Data for analysis START
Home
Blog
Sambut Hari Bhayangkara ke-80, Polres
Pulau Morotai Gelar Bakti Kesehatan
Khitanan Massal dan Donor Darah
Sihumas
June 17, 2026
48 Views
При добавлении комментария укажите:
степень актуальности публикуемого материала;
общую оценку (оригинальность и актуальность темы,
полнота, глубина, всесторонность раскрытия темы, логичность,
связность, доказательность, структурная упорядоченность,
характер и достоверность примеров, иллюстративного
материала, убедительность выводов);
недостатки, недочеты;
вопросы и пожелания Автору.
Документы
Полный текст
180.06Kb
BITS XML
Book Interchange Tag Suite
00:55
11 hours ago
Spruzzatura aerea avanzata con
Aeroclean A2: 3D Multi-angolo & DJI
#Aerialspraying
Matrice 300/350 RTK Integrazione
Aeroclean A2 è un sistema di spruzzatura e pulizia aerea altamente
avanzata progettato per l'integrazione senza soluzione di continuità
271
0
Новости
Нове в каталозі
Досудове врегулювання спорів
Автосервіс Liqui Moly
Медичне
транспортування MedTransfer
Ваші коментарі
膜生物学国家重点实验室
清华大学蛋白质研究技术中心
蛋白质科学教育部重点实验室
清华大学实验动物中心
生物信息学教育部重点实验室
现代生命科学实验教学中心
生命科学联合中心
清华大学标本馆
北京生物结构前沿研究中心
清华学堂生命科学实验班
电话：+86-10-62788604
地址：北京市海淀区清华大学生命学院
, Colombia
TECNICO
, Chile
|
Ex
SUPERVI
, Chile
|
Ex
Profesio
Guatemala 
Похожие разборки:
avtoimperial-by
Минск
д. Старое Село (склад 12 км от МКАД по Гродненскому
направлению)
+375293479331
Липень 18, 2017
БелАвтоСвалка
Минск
Data for analysis END
* **Description of the task**: Please format the material above, from its first line through the line containing "Aeroclean A2 è", as a numbered list with any blank lines left out.

* **Your response**:
1. Home
2. Blog
3. Sambut Hari Bhayangkara ke-80, Polres
4. Pulau Morotai Gelar Bakti Kesehatan
5. Khitanan Massal dan Donor Darah
6. Sihumas
7. June 17, 2026
8. 48 Views
9. При добавлении комментария укажите:
10. степень актуальности публикуемого материала;
11. общую оценку (оригинальность и актуальность темы,
12. полнота, глубина, всесторонность раскрытия темы, логичность,
13. связность, доказательность, структурная упорядоченность,
14. характер и достоверность примеров, иллюстративного
15. материала, убедительность выводов);
16. недостатки, недочеты;
17. вопросы и пожелания Автору.
18. Документы
19. Полный текст
20. 180.06Kb
21. BITS XML
22. Book Interchange Tag Suite
23. 00:55
24. 11 hours ago
25. Spruzzatura aerea avanzata con
26. Aeroclean A2: 3D Multi-angolo & DJI
27. #Aerialspraying
28. Matrice 300/350 RTK Integrazione
29. Aeroclean A2 è un sistema di spruzzatura e pulizia aerea altamente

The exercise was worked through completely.